Dot462 Wrote: Oct 07, 2014 2:03 PM
We have to remember that old Ezekiel wrote the Lancet article in 2009 that outlined the Complete Lives System, a method of applying cost/benefit analysis to health care rationing. The N.I.C.E. system in the U.K. applies cost/benefit analysis to decide whether to pay for certain procedures/treatments for persons who are not going to be able to contribute to society. Old Ezekiel has been a main advisor to Obama in development of the ACA. Obama pushed off by a year implementation of the Independent Payment Advisory Board, which probably will be using cost/benefit analysis to decide with greater specificity what treatments/procedures are appropriate for Medicare/Medicaid to pay for. I am looking forward to the day when Old Ezekiel decides he's lived long enough and he goes out in the snow without clothes on and waits to freeze to death. They say you just go to sleep.
In response to:

Ebola and Obama

Dot462 Wrote: Oct 07, 2014 1:40 PM
Thank you, Dr. Sowell. Looks to me like the reason many people no longer trust what govt officials have to say stems from the many lies that have been told by agency officials like the ones from the IRS, the State dept on Benghazi, etc. When Dr. Frieden tells us he's "100% sure" that nobody can get Ebola from sitting next to someone on an airplane he is flying in the face of infection control measures. Who would trust such a doctor? Nobody knows how the NBC photographer got it; he wasn't engaging in direct patient care, was he? Even the CDC website says that Ebola can live on surfaces for hours and even days. Letting people fly in here from Liberia and Sierra Leone is bad infection control. Airlines are also at fault because they are putting their passengers at risk when they allow people to fly on their planes who have been in west Africa within 21 days. People will lie in order to get out of west Africa and come to the U.S. where medical treatment is better. This epidemic may approach 10,000 cases by the end of October; it is hard to control if people can fly in here with west Africa stamps on their passports.

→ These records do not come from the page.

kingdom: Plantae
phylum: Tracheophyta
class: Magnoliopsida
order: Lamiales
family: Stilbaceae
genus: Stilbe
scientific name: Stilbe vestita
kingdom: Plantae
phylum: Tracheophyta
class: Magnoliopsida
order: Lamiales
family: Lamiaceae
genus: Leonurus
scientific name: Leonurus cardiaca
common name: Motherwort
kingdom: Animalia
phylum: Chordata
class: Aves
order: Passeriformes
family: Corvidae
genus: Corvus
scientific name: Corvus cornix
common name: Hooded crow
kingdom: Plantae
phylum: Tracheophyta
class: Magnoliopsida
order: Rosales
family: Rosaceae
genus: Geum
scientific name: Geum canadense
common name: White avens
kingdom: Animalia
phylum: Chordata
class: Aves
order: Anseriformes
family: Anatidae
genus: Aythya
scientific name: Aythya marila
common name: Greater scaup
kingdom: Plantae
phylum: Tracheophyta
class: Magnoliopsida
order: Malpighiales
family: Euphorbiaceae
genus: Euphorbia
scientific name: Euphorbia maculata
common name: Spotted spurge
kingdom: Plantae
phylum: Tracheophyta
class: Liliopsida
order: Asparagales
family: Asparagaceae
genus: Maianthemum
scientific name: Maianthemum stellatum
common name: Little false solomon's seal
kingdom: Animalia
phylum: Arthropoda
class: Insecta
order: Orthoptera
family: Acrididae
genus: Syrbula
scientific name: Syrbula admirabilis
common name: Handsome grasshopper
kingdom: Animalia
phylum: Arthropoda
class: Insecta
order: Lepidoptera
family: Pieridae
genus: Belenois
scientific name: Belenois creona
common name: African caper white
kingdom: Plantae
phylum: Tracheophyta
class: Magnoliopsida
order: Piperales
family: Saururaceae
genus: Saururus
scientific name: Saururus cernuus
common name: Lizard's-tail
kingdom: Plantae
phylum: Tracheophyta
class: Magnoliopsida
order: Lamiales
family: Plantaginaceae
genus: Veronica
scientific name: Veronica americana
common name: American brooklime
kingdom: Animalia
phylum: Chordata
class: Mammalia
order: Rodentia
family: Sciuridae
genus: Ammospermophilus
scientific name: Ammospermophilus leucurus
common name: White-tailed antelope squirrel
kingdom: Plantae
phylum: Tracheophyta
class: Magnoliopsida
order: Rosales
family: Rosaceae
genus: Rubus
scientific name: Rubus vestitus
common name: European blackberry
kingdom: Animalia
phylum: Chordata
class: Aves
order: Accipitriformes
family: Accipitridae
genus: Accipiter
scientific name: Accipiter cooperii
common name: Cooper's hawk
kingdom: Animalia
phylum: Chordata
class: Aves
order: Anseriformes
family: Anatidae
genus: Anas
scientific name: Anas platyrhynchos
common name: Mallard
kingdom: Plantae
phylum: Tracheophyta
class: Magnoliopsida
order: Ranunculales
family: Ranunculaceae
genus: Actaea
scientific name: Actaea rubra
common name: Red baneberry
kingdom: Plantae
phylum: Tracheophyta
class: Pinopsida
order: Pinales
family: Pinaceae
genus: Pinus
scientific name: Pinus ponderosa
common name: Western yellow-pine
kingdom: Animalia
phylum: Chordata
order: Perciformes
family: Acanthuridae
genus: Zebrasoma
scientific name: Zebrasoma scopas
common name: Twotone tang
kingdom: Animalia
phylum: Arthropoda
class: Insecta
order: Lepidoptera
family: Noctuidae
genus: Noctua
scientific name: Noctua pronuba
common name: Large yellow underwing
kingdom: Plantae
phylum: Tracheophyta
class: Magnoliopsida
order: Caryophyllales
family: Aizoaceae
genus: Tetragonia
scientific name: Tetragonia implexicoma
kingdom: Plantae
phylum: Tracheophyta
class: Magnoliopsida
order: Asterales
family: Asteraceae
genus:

The trouble is that there is no really effective treatment for Ebola other than supportive care. We don't have a vaccine. I'm sure that is being worked on, but vaccines don't just hop on the market overnight. I read there's a shortage of IV fluids, which is the main supportive care because of the fluid losses experienced by victims. Pain control is also a factor as a thrashing patient can spread droplets all around them. I guess it's time to buy stock in companies that make PPE and other companies that make IV fluids and morphine.
What has to happen if what you desire can come to pass is that the airlines decide on their own to screen passengers, not depending on natives of the countries involved. I've read that some of these so-called screeners can't even read a digital scanning thermometer. What'll probably happen is that airlines (to protect themselves) will stop picking up passengers in those countries. That might happen if the epidemic spreads to tens of thousands, which WHO said could happen in a worse-case scenario. Passengers need to be screened out prior to boarding in those countries. By the time people get to the U.S., it's too late.